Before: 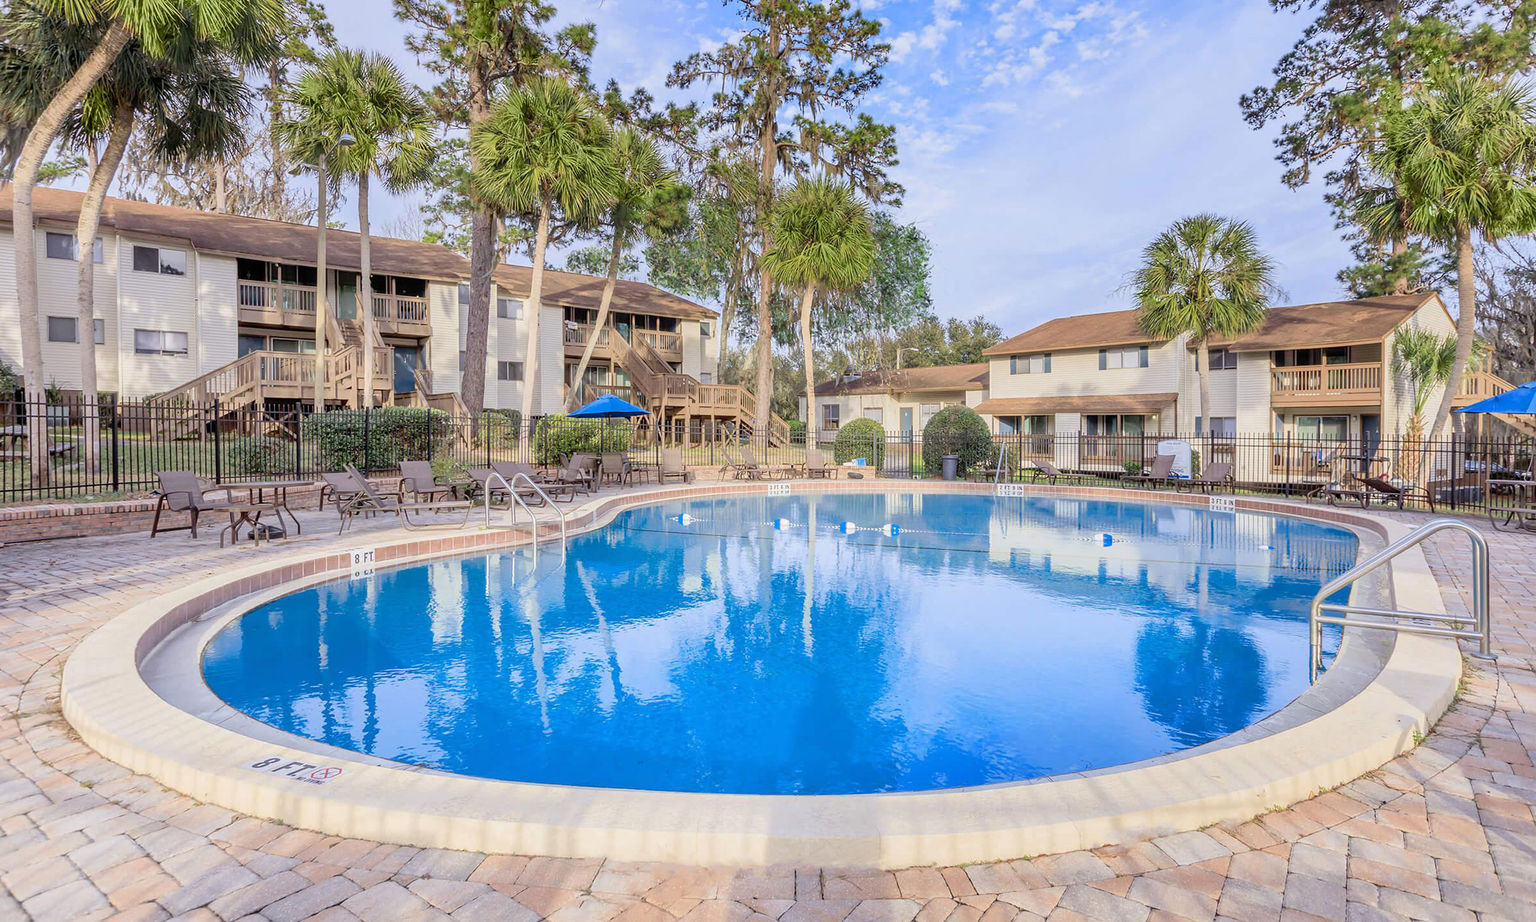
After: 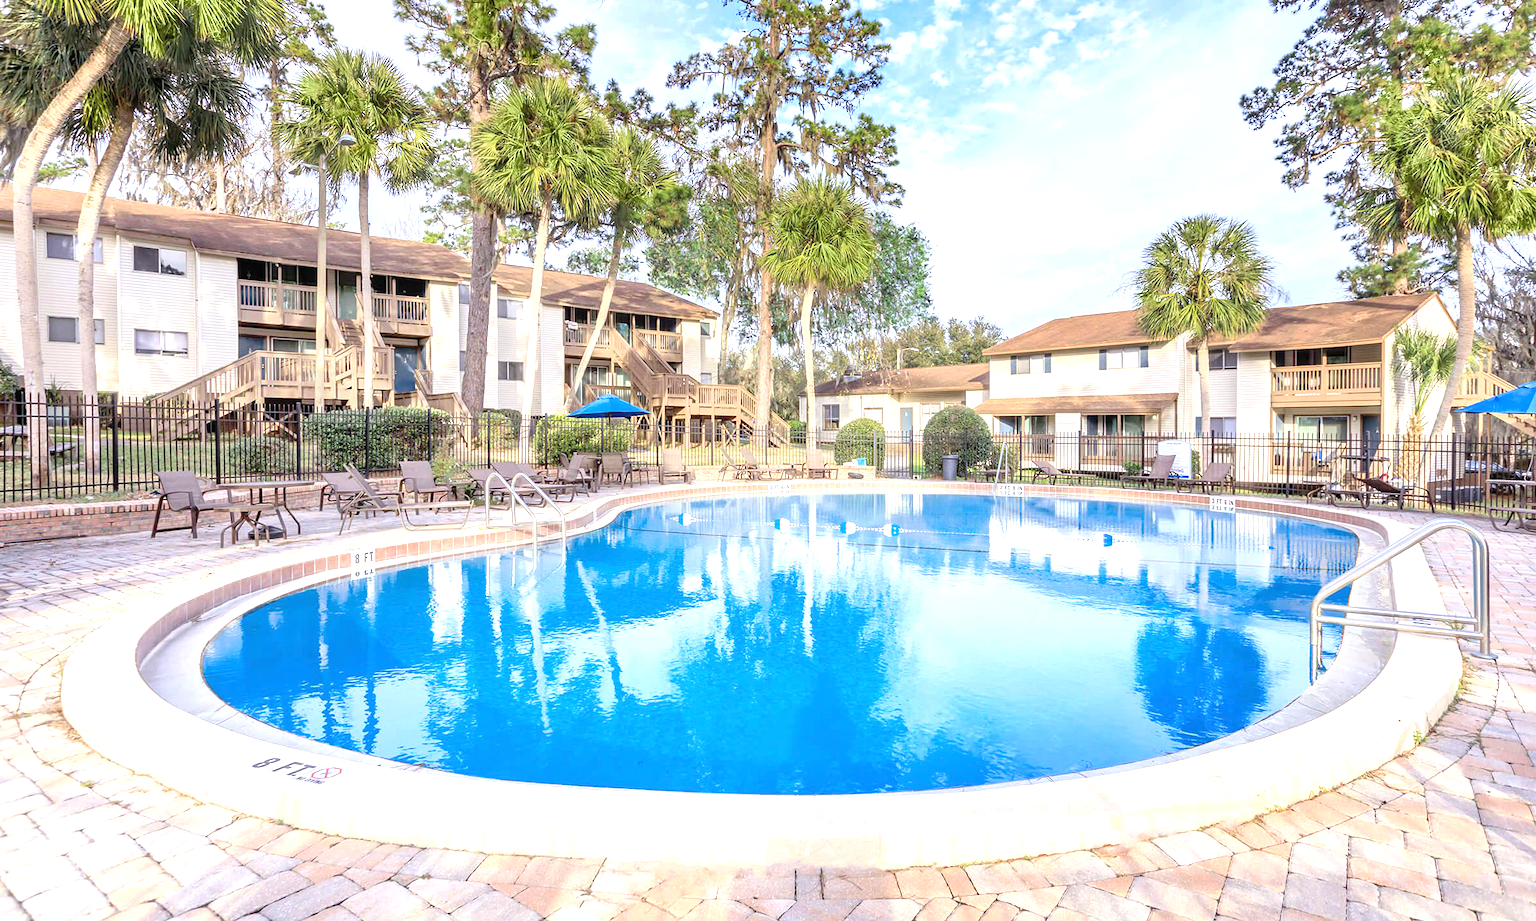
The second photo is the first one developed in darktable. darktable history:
exposure: black level correction 0, exposure 0.89 EV, compensate exposure bias true, compensate highlight preservation false
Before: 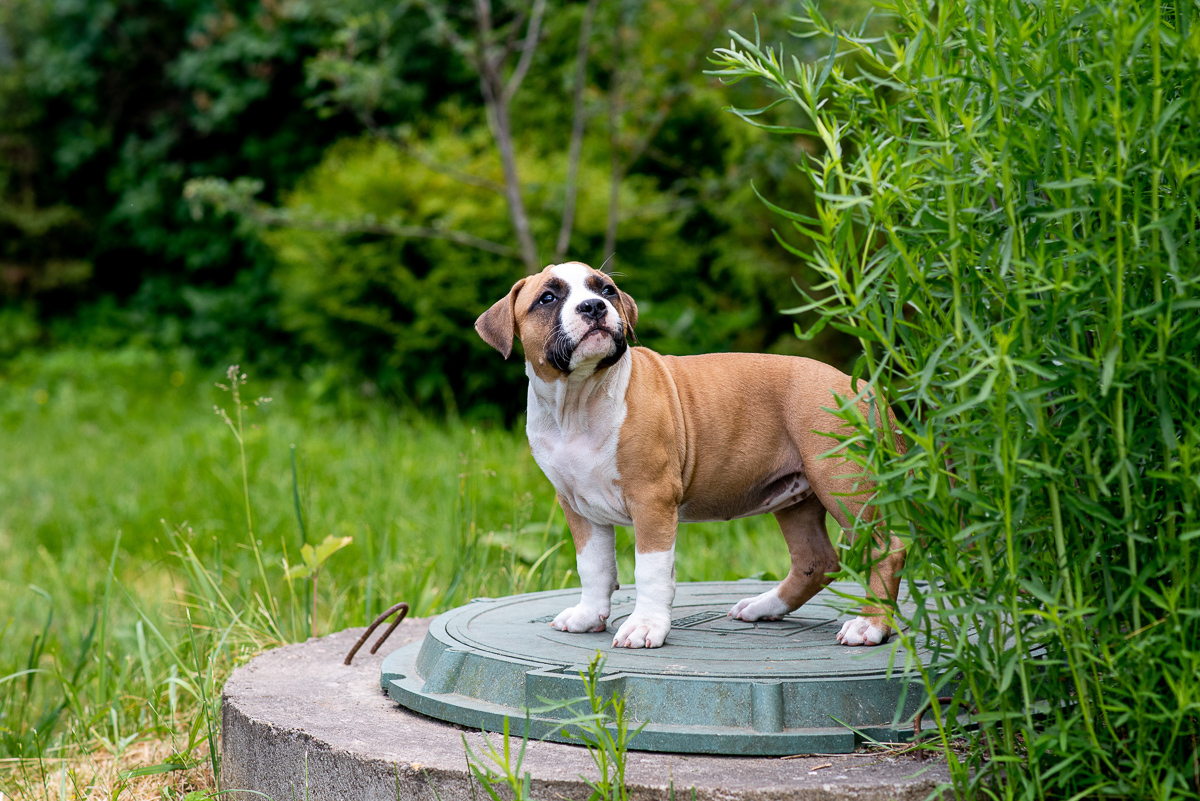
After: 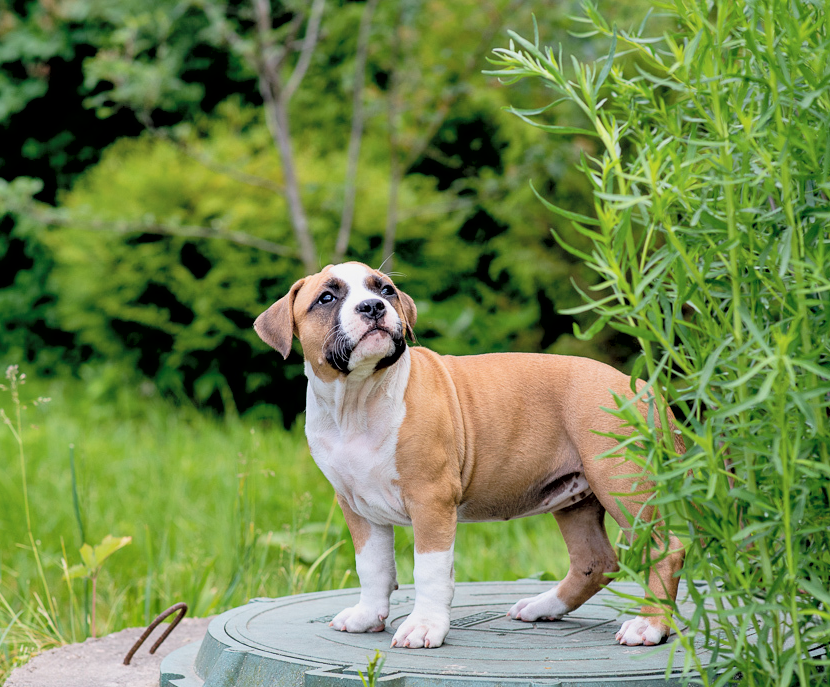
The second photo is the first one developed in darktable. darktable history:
exposure: black level correction 0.006, exposure -0.226 EV, compensate highlight preservation false
contrast brightness saturation: brightness 0.29
crop: left 18.446%, right 12.361%, bottom 14.116%
shadows and highlights: soften with gaussian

• [Work required] Reproduce the listing above word for word, leaving out the pictures.

• [Expected output]
Before: 
After: 
The second photo is the first one developed in darktable. darktable history:
exposure: black level correction 0, exposure 0.89 EV, compensate exposure bias true, compensate highlight preservation false
Before: 
After: 
The second photo is the first one developed in darktable. darktable history:
exposure: black level correction 0.006, exposure -0.226 EV, compensate highlight preservation false
contrast brightness saturation: brightness 0.29
crop: left 18.446%, right 12.361%, bottom 14.116%
shadows and highlights: soften with gaussian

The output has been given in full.